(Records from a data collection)
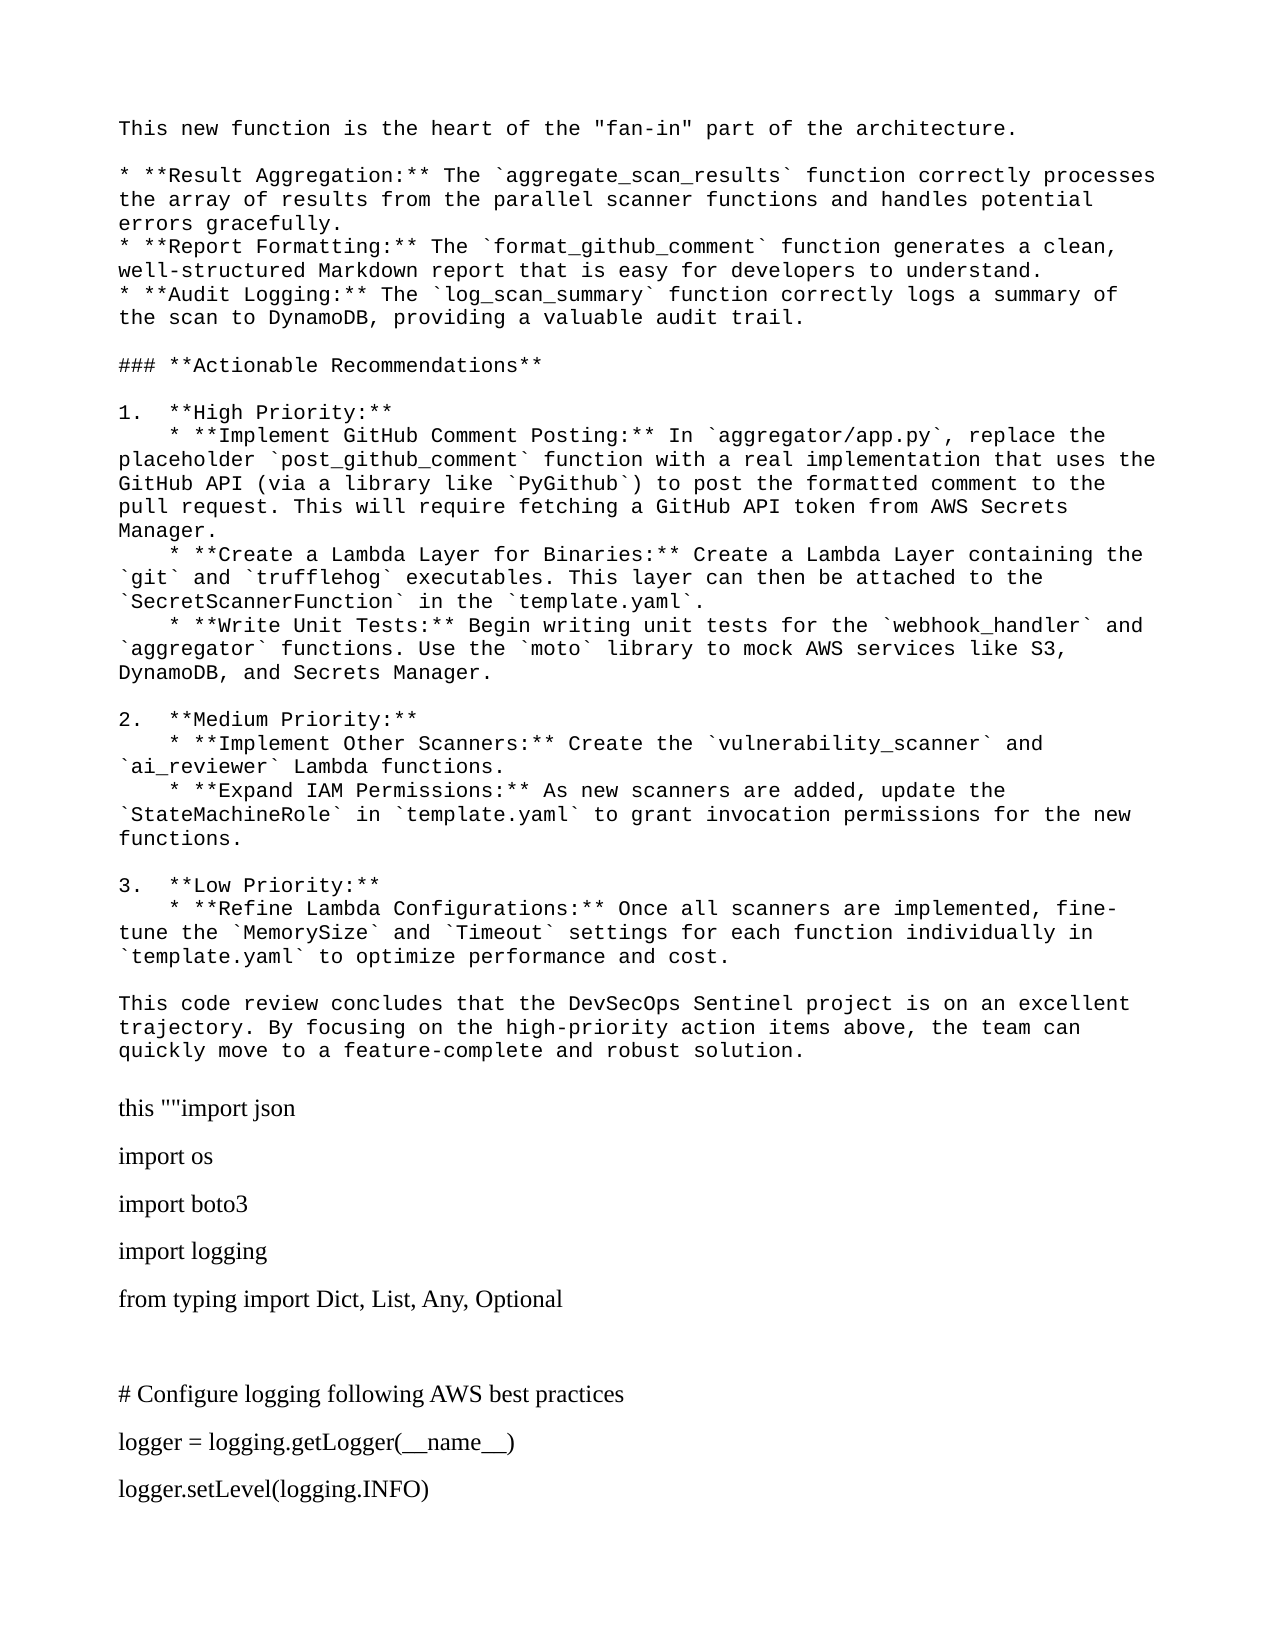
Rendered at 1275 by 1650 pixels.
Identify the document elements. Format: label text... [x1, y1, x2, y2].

text * **Result Aggregation:** The `aggregate_scan_results` function correctly processes the array of results from the parallel scanner functions and handles potential errors gracefully. [118, 165, 1157, 236]
text * **Refine Lambda Configurations:** Once all scanners are implemented, fine-tune the `MemorySize` and `Timeout` settings for each function individually in `template.yaml` to optimize performance and cost. [118, 898, 1157, 969]
text from typing import Dict, List, Any, Optional [118, 1284, 1157, 1313]
text 3. **Low Priority:** [118, 875, 1157, 898]
text * **Audit Logging:** The `log_scan_summary` function correctly logs a summary of the scan to DynamoDB, providing a valuable audit trail. [118, 284, 1157, 331]
text ### **Actionable Recommendations** [118, 354, 1157, 378]
text * **Implement Other Scanners:** Create the `vulnerability_scanner` and `ai_reviewer` Lambda functions. [118, 733, 1157, 780]
text logger = logging.getLogger(__name__) [118, 1427, 1157, 1455]
text * **Report Formatting:** The `format_github_comment` function generates a clean, well-structured Markdown report that is easy for developers to understand. [118, 236, 1157, 284]
text 1. **High Priority:** [118, 402, 1157, 426]
text * **Expand IAM Permissions:** As new scanners are added, update the `StateMachineRole` in `template.yaml` to grant invocation permissions for the new functions. [118, 780, 1157, 851]
text # Configure logging following AWS best practices [118, 1379, 1157, 1408]
text logger.setLevel(logging.INFO) [118, 1474, 1157, 1503]
text This new function is the heart of the "fan-in" part of the architecture. [118, 118, 1157, 142]
text * **Create a Lambda Layer for Binaries:** Create a Lambda Layer containing the `git` and `trufflehog` executables. This layer can then be attached to the `SecretScannerFunction` in the `template.yaml`. [118, 544, 1157, 615]
text 2. **Medium Priority:** [118, 709, 1157, 733]
text * **Implement GitHub Comment Posting:** In `aggregator/app.py`, replace the placeholder `post_github_comment` function with a real implementation that uses the GitHub API (via a library like `PyGithub`) to post the formatted comment to the pull request. This will require fetching a GitHub API token from AWS Secrets Manager. [118, 426, 1157, 544]
text import os [118, 1141, 1157, 1170]
text import boto3 [118, 1189, 1157, 1217]
text this ""import json [118, 1093, 1157, 1122]
text import logging [118, 1236, 1157, 1265]
text This code review concludes that the DevSecOps Sentinel project is on an excellent trajectory. By focusing on the high-priority action items above, the team can quickly move to a feature-complete and robust solution. [118, 993, 1157, 1064]
text * **Write Unit Tests:** Begin writing unit tests for the `webhook_handler` and `aggregator` functions. Use the `moto` library to mock AWS services like S3, DynamoDB, and Secrets Manager. [118, 615, 1157, 686]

Work required
Count the lines in the listing above that contain the string "aggregator", treating uppercase and lowercase as different. Give only the number.

Solution to the problem
2